Kritik zu „HIGH-RISE“ (UK/B 2015) von Katharina Görgen

Katharina Görgen und Peter Scheinpflug teilen sich seit geraumer Zeit ein gemeinsames Büro und lieben Filme über alles – nur nicht dieselben Filme. Dafür streiten sie sehr gerne. Und daher schreiben sie Kritiken zu denselben Filmen. Viel Spaß beim Lesen!

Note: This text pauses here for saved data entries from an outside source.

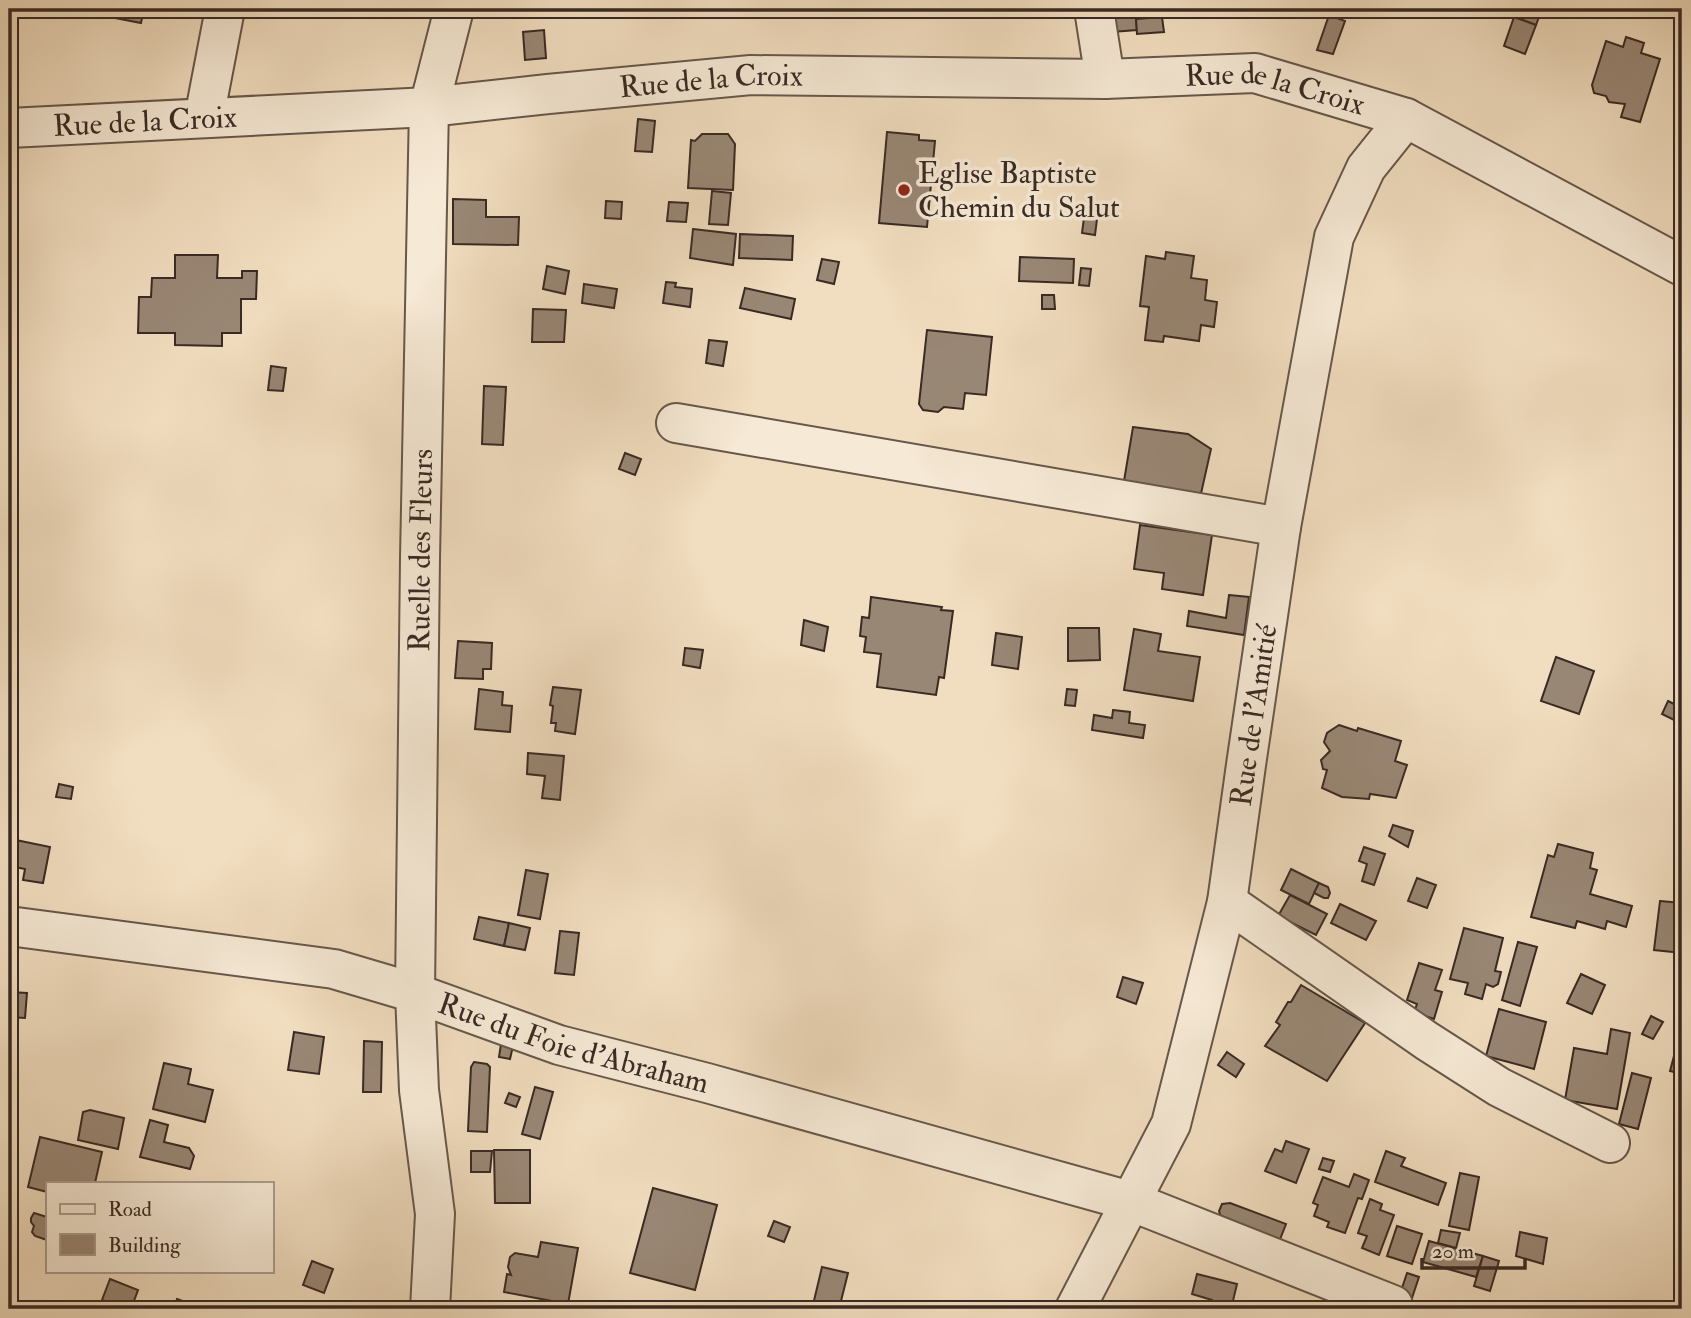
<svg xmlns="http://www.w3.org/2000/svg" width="1691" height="1318" viewBox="0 0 1691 1318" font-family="'IM FELL Double Pica',serif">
  <rect width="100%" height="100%" fill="#f1ddbf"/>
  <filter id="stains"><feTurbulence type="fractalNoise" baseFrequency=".00286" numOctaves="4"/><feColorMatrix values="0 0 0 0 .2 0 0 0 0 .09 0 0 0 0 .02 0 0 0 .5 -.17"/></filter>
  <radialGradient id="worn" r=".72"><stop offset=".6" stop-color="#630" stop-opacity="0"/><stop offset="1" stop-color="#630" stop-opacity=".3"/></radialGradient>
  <g fill="#998775" stroke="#392a24" stroke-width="2">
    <path d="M118,9H144L141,23L115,18Z"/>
    <path d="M1110,9H1135L1137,30L1112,32Z"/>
    <path d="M1517,9H1542L1536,25L1514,17Z"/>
    <path d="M1329,15L1345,21L1333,54L1317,50Z"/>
    <path d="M1162,17L1164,32L1137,34L1136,19Z"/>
    <path d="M1514,17L1536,25L1525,54L1504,46Z"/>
    <path d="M544,30L546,58L525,60L523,32Z"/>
    <path d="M1626,37L1644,43L1641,53L1660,59L1640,122L1621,117L1625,104L1609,102L1606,96L1594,93L1592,85L1606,41L1623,47Z"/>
    <path d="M638,119L655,121L652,152L635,151Z"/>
    <path d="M887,132L919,135V140L935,141L927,227L879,223Z"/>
    <path d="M702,134H728L735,144L733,190L688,188L691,140L695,141Z"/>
    <path d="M712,191L731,193L728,225L709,224Z"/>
    <path d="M453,199L486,200V217H519L518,245L453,244Z"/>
    <path d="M606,201L622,202L621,219L605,218Z"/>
    <path d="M669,202L688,203L686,222L667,221Z"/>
    <path d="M1085,210L1098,211L1095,235L1082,233Z"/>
    <path d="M693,229L736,234L733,265L690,258Z"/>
    <path d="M740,234L793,236L792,260L739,258Z"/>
    <path d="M1166,252L1194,256L1191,278L1207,280L1205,300L1217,302L1214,327L1201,325L1199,341L1164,336L1163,342L1145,340L1149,307L1140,306L1146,256L1165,259Z"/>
    <path d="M175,255H218L217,278H242V271H257L256,299H241V333H222V346L175,345V333H138L139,297H151L152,278H175Z"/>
    <path d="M1020,257L1074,259L1073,283L1019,281Z"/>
    <path d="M822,259L839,262L834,284L817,280Z"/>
    <path d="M547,266L569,271L565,294L543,289Z"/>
    <path d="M1081,268L1091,269L1089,286L1079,285Z"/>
    <path d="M666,282L676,283L675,287L692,289L690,307L663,303Z"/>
    <path d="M584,284L617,289L614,308L582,303Z"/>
    <path d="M745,288L795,299L791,319L740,308Z"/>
    <path d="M1042,295H1054L1055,309H1042Z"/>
    <path d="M533,309L566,310L564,342H532Z"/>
    <path d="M927,330L992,337L986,395L965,393L963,409L944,407L938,412L923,410L919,404Z"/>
    <path d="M709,340L727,342L723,366L706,363Z"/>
    <path d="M271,366L286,368L283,391L268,390Z"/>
    <path d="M484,386L506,387L503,445L482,444Z"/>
    <path d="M1133,427L1188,434L1211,449L1200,498L1124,481Z"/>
    <path d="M625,453L641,459L635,475L619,469Z"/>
    <path d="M1140,525L1212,535L1203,595L1162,589L1164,573L1134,569Z"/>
    <path d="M1229,595L1249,597L1244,635L1187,626L1189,611L1226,618Z"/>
    <path d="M871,597L942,607L941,610L953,611L944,678L939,677L936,695L877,687L881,654L864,652L866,637L860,636L862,617L869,618Z"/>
    <path d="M804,620L828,627L824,651L801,645Z"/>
    <path d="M1068,628H1099L1100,660L1068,661Z"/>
    <path d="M1134,629L1161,634L1158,651L1200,657L1193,701L1124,690Z"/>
    <path d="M996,633L1022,637L1018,669L992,665Z"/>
    <path d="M458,641L492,643L491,669H483V679L455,678Z"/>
    <path d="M685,648L703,650L700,668L683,665Z"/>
    <path d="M1556,657L1594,671L1579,714L1541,701Z"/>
    <path d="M553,687L581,690L575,734L555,731L556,723H551L553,706L550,705Z"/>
    <path d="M479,689L503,692L502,705L512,706L510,732L475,729Z"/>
    <path d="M1067,689L1077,690L1075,706L1065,705Z"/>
    <path d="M1668,701L1682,708L1676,721L1662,714Z"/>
    <path d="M1113,710L1130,712L1129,723L1145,725L1143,738L1092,730L1094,715L1112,718Z"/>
    <path d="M1339,725L1357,731L1358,728L1401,741L1395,761L1407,765L1396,798L1370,794L1369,799L1342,797L1322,788L1327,770L1323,769L1321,760L1330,751L1324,742L1327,733Z"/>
    <path d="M528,753L564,756L560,800L542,798L545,776L527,774Z"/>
    <path d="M59,784L73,787L71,799L56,797Z"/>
    <path d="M1393,825L1413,831L1408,847L1389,836Z"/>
    <path d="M11,839L50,847L43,883L23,880L25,869L9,866V852Z"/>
    <path d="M1558,844L1593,853L1590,868L1597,870L1590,894L1632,906L1626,927L1607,921L1605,929L1577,921L1575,928L1531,917L1548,855L1554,857Z"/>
    <path d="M1364,847L1385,854L1374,885L1362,881L1367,864L1359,861Z"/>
    <path d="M1291,869L1319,883L1309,904L1281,890Z"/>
    <path d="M526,870L548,874L540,919L518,915Z"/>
    <path d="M1417,878L1436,885L1427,908L1408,901Z"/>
    <path d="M1319,883L1328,887L1330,893L1328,898H1324L1314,893Z"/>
    <path d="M1290,895L1327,914L1316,935L1278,916Z"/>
    <path d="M1660,901L1682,903V953L1654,950Z"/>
    <path d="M1340,904L1376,921L1366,940L1331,923Z"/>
    <path d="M479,917L509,923L504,946L474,939Z"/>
    <path d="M509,923L530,928L525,950L504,946Z"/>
    <path d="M1464,928L1503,938L1495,971L1501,972L1498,984L1493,987L1486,984L1482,999L1465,994L1468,983L1450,979Z"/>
    <path d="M560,931L579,933L574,975L555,973Z"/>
    <path d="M1518,942L1537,947L1520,1006L1502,1000Z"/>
    <path d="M1419,963L1442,970L1435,990L1442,992L1434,1019L1414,1012L1417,1004L1407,1000Z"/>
    <path d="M1581,974L1605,985L1592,1014L1567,1003Z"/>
    <path d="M1123,977L1143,983L1136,1004L1117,997Z"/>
    <path d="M1301,985L1365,1023L1327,1081L1265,1046L1280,1025L1276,1022L1288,1002H1291Z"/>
    <path d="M9,992L27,993L25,1018L9,1017Z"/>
    <path d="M1499,1009L1546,1022L1534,1069L1486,1056Z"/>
    <path d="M1651,1016L1663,1022L1653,1039L1642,1034Z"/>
    <path d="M1611,1029L1630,1033L1617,1109L1565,1100L1574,1048L1607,1054Z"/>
    <path d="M294,1032L324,1037L319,1074L288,1070Z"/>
    <path d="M364,1041L382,1042L381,1092H363Z"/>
    <path d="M501,1044L513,1046L510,1059L499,1057Z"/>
    <path d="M1227,1052L1244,1064L1236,1077L1218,1065Z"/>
    <path d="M1675,1052L1682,1054V1074L1670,1071Z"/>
    <path d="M474,1062L487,1064L490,1067L487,1132L468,1131L471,1067Z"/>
    <path d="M164,1063L191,1069L188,1084L213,1090L205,1122L153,1109Z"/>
    <path d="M1632,1073L1651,1078L1638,1129L1619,1124Z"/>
    <path d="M535,1087L553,1092L540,1139L522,1134Z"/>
    <path d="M509,1093L520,1097L516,1107L505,1103Z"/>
    <path d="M90,1110L124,1118L118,1149L78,1140L83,1112Z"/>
    <path d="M150,1120L168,1125L164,1142L189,1148L194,1156L190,1169L140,1157Z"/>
    <path d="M40,1137L102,1152L95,1183H47V1192L28,1187Z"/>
    <path d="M1286,1141L1309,1149L1296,1183L1265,1171L1275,1149L1282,1152Z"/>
    <path d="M494,1150H530V1203H495Z"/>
    <path d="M471,1151H492L490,1172H471Z"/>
    <path d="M1386,1151L1405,1158L1401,1166L1446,1183L1438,1205L1375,1182Z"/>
    <path d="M1323,1158L1334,1161L1330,1172L1319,1169Z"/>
    <path d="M1460,1173L1479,1177L1469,1230L1449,1226Z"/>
    <path d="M1354,1174L1369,1180L1362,1199L1358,1198L1345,1233L1327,1227L1329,1222L1314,1216L1318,1205L1313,1203L1323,1177L1349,1187Z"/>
    <path d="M653,1188L717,1205L695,1290L630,1273Z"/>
    <path d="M1370,1199L1382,1204L1380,1210L1394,1215L1379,1255L1362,1248L1367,1236L1358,1233Z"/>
    <path d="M1230,1203L1286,1224L1279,1242L1222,1220L1219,1211L1222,1204Z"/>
    <path d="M34,1213L47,1217V1240L35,1236L32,1232L34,1226L31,1222V1218Z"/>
    <path d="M774,1221L790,1227L784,1242L768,1236Z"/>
    <path d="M1397,1226L1422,1234L1412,1264L1387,1256Z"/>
    <path d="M1441,1230L1460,1233L1456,1248L1438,1243Z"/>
    <path d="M1520,1232L1547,1238L1543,1264L1516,1256Z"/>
    <path d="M1429,1241L1483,1256L1476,1277L1423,1262Z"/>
    <path d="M541,1242L578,1248L568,1304L504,1292L507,1274L511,1275L508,1267L510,1257L515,1253L538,1257Z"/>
    <path d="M1483,1256L1499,1261L1490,1291L1474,1286Z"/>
    <path d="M312,1261L333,1269L324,1293L303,1285Z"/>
    <path d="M822,1267L848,1273L839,1309H812Z"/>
    <path d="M1407,1273L1419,1277L1412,1298L1400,1294Z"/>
    <path d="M1197,1274L1237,1284L1231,1309H1210L1212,1300L1192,1294Z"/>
    <path d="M110,1279L138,1290L131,1309H126L102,1300Z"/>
    <path d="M177,1299L205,1309H174Z"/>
  </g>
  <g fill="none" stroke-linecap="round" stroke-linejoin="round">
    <defs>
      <g id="minor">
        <path d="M1094,9L1105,79"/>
        <path d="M204,118L225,9"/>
        <path id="s1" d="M9,128L429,107L548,94L751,75L1105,79L1255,73L1406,118L1682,266"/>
        <path d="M676,423L1281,527"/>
        <path d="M1227,902L1427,1041L1499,1087L1610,1143"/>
        <path id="s2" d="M9,926L334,969L415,993L559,1045L707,1083L1130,1201L1393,1305"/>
        <path id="s3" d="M430,1309L435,1214L419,1090L415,993L420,558L429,107L454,9"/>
        <path id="s4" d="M1075,1309L1171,1124L1227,902L1246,765L1281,527L1334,237L1366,168L1406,118"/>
      </g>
    </defs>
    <use href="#minor" stroke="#67574b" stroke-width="42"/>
    <use href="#minor" stroke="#f6e9d5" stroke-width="38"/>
  </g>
  <circle fill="#8f2418" stroke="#f6e9d5" stroke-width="2.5" cx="904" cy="190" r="7"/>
  <g text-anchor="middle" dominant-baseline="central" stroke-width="7" stroke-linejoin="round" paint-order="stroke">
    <g font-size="30" fill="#392a24" stroke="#f6e9d5">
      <text stroke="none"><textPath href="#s1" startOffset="704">Rue de la Croix</textPath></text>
      <text stroke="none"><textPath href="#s1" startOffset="1270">Rue de la Croix</textPath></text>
      <text stroke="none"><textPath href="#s1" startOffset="136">Rue de la Croix</textPath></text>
      <text stroke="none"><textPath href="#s3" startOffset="760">Ruelle des Fleurs</textPath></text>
      <text stroke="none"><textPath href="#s4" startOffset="626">Rue de l'Amitié</textPath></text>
      <text stroke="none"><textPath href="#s2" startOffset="579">Rue du Foie d'Abraham</textPath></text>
    </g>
    <g font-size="30" fill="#392a24" stroke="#f6e9d5" text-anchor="start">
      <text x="918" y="173">Eglise Baptiste<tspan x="918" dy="34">Chemin du Salut</tspan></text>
    </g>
  </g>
  <rect width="1691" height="1318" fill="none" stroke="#f1ddbf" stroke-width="35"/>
  <rect x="10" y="10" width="1670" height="1297" fill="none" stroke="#392a24" stroke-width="3.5"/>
  <rect x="18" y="18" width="1656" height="1283" fill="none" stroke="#392a24" stroke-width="2"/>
  <rect x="46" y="1182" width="228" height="91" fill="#f6e9d5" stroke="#aa9d8e" stroke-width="2"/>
  <rect x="60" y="1204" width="35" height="10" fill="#f6e9d5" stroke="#aa9d8e" stroke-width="2"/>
  <text x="108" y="1216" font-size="21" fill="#392a24">Road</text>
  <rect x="60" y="1234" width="35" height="21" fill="#998775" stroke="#aa9d8e" stroke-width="2"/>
  <text x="108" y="1252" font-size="21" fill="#392a24">Building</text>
  <path d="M1422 1258v10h103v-10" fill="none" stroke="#392a24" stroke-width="3.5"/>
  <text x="1432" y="1258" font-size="21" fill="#392a24" stroke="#f6e9d5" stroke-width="5" paint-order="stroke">20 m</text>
  <rect width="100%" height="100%" filter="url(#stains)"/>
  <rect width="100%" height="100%" fill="url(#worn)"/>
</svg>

Der Sci-Fi Roman „High Rise“ von James Graham Ballard, in der die Probleme einer Gesellschaft in ein Hochhaus mit all seiner Symbolik versetzt werden, galt lange als unverfilmbar. Dass Ben Wheatley sich an den Stoff gewagt hat, kann man unter Innovation und Mut verbuchen, oder den Film als Beweis dafür sehen, dass der Stoff eben doch unverfilmbar ist.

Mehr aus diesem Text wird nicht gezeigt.